Goodbye, Sweet Girl: A Story of Domestic Violence and Survival
by Kelly Sundberg
In this brave and beautiful memoir, written with the raw honesty and devastating openness of The Glass Castle and The Liar’s Club, a woman chronicles how her marriage devolved from a love story into a shocking tale of abuse—examining the tenderness and violence entwined in the relationship, why she endured years of physical and emotional pain, and how she eventually broke free.
“You made me hit you in the face,” he said mournfully.
“Now everyone is going to know.” “I know,” I said. “I’m sorry.”
Abused Men: The Hidden Side of Domestic Violence
by Philip W. Cook
After laying the groundwork for a serious reconsideration of how society views domestic violence, Cook allows a number of abused men to tell their stories. He then puts these experiences in the context of what therapists and others who have worked with such men know about domestic violence and how the male victim is similar to, yet different from, his female counterpart.
Can my partner abuse me and still be a good parent? Should I stay with my partner for my children’s sake? How should I talk to my children about the abuse and help them heal? Am I a bad mother?
Mothers in physically or emotionally abusive relationships ask themselves these questions every day. Here, a counselor reveals how abusers interact with and manipulate children-and how mothers can help their children recover from the trauma of witnessing abuse.
This book, the first ever of its kind, shows mothers how to:
Protect children and help them heal emotionally
Provide love, support, and positive role models, even in the midst of abuse
Increase their chances of winning custody
Help their kids feel good about themselves.
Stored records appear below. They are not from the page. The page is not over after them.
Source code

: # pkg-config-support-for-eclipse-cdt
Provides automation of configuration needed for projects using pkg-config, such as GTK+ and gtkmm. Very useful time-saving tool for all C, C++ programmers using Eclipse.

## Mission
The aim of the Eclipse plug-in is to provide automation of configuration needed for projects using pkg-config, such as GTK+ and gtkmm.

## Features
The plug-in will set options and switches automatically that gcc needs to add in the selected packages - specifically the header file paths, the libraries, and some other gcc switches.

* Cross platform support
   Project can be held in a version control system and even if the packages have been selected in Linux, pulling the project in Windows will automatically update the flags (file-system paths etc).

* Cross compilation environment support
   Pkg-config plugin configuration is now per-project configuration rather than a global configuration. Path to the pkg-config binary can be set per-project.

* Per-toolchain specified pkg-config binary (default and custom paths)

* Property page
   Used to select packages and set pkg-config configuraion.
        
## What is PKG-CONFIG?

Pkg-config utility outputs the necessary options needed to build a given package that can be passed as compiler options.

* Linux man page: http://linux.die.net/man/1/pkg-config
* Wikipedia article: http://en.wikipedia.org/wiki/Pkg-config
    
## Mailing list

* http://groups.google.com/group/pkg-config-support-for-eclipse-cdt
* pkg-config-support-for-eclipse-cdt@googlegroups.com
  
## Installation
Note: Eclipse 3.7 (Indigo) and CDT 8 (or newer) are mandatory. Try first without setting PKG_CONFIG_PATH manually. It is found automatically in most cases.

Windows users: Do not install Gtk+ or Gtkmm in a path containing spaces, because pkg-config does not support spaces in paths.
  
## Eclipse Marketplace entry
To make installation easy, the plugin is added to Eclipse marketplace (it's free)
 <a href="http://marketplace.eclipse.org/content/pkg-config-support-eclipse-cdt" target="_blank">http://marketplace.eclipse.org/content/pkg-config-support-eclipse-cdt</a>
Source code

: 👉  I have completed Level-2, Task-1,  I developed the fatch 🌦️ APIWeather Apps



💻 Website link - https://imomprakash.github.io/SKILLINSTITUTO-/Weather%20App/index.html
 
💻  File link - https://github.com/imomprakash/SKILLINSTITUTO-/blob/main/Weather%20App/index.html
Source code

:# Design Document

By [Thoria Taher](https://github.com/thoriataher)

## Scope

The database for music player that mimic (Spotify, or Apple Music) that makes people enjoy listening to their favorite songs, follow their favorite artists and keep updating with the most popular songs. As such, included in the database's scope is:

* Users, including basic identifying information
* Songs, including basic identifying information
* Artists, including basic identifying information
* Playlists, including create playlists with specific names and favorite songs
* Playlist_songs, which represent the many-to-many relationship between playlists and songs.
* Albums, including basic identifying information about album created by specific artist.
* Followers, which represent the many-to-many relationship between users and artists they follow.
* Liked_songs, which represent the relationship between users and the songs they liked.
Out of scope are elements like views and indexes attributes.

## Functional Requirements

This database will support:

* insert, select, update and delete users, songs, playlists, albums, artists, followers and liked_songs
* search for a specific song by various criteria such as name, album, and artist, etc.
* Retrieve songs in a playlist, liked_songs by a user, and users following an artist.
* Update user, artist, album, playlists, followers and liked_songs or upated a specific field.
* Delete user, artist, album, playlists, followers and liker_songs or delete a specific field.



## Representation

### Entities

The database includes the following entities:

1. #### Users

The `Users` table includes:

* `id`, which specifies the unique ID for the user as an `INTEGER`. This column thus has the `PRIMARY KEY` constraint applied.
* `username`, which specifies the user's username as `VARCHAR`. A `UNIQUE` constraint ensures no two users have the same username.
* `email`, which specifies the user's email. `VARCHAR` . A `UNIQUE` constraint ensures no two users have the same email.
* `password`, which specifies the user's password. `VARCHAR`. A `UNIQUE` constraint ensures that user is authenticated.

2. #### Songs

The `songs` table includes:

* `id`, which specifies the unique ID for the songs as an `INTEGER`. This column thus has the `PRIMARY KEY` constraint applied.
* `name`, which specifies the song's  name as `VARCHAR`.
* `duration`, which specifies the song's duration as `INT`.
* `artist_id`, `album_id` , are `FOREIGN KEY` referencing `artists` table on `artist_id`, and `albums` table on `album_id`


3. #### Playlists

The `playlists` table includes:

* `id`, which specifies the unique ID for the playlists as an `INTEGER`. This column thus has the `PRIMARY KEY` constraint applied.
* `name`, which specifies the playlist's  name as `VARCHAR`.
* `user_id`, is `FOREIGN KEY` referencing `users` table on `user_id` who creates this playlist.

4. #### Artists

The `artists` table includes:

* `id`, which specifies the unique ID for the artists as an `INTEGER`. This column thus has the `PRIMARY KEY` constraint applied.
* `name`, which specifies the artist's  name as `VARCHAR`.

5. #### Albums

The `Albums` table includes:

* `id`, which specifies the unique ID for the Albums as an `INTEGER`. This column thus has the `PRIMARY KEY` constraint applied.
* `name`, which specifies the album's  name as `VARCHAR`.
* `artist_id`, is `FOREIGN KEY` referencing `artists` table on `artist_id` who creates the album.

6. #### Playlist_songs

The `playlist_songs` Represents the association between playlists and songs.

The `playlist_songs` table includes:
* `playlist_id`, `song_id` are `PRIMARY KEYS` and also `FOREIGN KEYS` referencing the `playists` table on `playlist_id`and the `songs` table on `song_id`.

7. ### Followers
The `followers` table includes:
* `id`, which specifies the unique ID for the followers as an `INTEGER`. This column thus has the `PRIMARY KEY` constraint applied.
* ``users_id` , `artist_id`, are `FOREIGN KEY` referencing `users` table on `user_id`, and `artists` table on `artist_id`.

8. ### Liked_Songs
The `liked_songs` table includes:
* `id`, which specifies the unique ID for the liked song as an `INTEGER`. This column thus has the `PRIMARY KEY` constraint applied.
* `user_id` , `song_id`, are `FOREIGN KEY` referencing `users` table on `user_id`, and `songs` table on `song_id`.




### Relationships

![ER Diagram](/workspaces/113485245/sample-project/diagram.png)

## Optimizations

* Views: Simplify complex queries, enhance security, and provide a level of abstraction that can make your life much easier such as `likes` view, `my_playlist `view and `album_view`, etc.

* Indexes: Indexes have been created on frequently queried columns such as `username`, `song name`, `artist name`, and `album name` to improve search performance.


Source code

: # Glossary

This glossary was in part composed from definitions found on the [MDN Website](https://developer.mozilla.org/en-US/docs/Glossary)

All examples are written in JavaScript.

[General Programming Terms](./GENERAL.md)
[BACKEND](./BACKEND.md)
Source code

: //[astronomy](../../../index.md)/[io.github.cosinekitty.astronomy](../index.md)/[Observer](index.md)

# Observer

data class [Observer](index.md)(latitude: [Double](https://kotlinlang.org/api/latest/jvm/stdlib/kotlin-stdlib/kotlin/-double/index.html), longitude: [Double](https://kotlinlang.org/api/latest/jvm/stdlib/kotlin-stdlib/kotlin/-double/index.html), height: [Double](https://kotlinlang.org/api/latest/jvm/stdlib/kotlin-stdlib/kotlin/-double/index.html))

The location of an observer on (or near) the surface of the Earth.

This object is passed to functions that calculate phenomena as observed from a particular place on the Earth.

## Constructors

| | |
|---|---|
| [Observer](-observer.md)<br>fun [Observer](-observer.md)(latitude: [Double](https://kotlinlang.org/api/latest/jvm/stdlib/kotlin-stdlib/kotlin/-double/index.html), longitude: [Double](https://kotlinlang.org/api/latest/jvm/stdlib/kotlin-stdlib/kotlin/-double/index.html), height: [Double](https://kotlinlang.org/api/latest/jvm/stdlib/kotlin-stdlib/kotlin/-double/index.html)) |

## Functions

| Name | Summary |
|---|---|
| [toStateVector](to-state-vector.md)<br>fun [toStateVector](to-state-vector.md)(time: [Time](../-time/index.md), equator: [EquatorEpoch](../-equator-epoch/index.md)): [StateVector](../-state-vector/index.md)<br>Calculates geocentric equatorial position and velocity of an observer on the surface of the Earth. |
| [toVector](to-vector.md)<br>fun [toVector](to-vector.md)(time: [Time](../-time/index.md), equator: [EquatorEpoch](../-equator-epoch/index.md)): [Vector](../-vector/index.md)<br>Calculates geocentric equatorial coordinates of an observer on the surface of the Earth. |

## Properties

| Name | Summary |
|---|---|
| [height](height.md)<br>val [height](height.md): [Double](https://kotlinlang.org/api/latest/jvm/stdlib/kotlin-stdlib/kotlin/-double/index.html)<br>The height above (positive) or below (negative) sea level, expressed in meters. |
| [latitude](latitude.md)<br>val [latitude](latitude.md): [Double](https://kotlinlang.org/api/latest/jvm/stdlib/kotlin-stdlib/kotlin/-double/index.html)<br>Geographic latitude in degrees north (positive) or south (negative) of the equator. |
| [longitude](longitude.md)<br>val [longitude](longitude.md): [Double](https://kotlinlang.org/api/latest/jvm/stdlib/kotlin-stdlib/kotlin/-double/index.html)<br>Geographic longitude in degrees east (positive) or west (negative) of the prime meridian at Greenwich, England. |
Helping Her Get Free: A Guide for Families and Friends of Abused Women
by Susan Brewster
The survivor of an abusive relationship herself, Brewster teaches readers how to recognize the signs of abuse, handle negative feelings, become an effective advocate, deal with the abuser, and more. This compassionate book is just as timely and important as ever, offering the information needed to give strength to women who are trying to break free.
Verbal abuse survivors speak out
by Patricia Healy Evans
If your partner: seems irritated or angry at you several times a week, denies being angry when he clearly is, does not work with you to resolve important issues, rarely or never seems to share thoughts or plans with you, or tells you that he has no idea what you’re talking about when you try to discuss important problems…you need this book.Verbal Abuse: Survivors Speak Out outlines solutions to abusive relationships, tells victims where to find shelters and support groups, and analyzes why many therapists misdiagnose problems in violent relationships.
Invincible: The 10 Lies You Learn Growing Up with Domestic Violence, and the Truths to Set You Free
by Brian F. Martin
“When you grow up living with domestic violence, witnessing those you love tear each other down with physical and verbal blows, your brain doesn’t know how to deal with that.”—From the Foreword by Tony Robbins
According to UNICEF, growing up with domestic violence is one of the most pervasive human rights violations in the world, affecting more than a billion people. Yet, too few people are aware of the profound impact it can have.